■ **Collected data**

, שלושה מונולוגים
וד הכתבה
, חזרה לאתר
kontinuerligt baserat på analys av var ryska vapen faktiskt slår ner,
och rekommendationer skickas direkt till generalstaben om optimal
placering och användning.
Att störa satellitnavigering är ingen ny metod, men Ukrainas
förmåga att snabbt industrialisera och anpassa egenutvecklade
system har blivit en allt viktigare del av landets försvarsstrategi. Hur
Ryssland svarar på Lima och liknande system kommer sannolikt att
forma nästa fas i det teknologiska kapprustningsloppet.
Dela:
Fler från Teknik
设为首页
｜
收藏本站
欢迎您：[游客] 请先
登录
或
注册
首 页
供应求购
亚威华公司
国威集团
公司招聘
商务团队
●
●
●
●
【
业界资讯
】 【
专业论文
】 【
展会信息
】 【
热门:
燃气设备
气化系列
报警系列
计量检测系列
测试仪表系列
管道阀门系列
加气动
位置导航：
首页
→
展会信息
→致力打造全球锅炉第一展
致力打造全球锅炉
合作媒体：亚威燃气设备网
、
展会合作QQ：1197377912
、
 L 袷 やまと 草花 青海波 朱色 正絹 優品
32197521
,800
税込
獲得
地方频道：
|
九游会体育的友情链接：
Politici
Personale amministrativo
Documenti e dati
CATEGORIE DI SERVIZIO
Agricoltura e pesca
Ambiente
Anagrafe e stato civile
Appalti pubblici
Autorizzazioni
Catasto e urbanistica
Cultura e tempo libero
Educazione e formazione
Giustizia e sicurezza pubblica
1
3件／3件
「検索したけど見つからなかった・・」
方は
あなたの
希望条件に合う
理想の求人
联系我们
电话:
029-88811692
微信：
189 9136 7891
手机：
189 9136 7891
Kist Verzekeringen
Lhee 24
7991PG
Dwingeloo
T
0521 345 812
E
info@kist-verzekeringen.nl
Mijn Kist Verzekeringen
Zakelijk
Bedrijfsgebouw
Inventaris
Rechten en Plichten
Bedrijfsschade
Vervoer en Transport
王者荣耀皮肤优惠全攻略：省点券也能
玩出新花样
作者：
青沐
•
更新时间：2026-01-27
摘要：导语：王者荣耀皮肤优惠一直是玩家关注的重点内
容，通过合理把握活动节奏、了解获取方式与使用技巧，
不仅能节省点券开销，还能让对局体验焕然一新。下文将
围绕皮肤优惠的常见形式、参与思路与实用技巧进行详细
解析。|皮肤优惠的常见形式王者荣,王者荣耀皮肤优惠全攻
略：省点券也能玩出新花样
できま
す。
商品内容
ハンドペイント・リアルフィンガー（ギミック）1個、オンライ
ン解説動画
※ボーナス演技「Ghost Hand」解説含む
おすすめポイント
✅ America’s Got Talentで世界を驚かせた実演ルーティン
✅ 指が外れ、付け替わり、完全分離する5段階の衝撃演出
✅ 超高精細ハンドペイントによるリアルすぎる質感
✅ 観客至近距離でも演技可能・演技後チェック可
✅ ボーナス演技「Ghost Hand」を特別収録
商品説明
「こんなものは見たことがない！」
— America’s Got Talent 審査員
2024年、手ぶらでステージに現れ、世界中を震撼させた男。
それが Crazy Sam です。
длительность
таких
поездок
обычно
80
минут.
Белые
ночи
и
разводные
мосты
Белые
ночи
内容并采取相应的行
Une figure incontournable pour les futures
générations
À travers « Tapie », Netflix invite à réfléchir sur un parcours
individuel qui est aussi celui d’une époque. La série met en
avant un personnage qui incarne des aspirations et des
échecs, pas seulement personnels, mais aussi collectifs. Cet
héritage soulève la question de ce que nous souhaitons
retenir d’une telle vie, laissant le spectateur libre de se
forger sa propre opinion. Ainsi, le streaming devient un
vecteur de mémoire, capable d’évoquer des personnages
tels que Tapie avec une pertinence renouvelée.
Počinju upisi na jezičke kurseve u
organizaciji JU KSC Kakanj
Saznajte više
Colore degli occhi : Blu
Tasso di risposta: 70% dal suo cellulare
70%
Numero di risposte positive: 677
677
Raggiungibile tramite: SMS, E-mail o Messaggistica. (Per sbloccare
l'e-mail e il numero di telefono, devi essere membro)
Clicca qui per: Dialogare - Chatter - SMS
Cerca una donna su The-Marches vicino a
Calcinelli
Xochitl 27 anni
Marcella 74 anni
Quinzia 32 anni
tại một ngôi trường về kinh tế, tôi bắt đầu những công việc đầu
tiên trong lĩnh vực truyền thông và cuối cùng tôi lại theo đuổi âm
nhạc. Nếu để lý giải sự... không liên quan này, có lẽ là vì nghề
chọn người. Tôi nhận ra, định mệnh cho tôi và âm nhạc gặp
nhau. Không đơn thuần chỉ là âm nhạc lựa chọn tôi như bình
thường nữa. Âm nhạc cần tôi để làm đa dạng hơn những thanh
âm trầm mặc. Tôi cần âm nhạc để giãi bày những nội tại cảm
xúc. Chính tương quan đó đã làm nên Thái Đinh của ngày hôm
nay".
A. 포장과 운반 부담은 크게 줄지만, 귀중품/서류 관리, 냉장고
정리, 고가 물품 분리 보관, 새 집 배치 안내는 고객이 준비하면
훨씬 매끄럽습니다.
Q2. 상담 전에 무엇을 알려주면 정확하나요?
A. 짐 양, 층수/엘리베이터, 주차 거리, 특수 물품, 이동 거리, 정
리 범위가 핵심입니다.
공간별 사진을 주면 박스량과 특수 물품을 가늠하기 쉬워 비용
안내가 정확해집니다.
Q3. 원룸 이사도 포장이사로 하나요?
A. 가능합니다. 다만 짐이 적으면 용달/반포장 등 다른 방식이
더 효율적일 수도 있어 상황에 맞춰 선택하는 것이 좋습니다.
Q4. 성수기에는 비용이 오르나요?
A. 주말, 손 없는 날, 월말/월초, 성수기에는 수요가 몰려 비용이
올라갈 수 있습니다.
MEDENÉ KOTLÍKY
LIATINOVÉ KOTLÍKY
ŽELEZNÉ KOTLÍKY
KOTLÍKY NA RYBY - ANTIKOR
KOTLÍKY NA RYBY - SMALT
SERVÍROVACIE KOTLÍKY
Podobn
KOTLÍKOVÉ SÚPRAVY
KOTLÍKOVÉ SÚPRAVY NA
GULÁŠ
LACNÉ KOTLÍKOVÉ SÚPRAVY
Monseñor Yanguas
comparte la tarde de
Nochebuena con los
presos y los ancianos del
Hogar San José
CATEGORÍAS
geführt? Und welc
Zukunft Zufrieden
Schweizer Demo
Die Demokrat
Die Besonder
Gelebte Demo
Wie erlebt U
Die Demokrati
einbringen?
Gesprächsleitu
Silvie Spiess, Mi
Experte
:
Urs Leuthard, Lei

■ **Task objective**
Examine the records above and give the number of lines in which the string "system" appears, with no other words.

■ **Answer to this problem**
2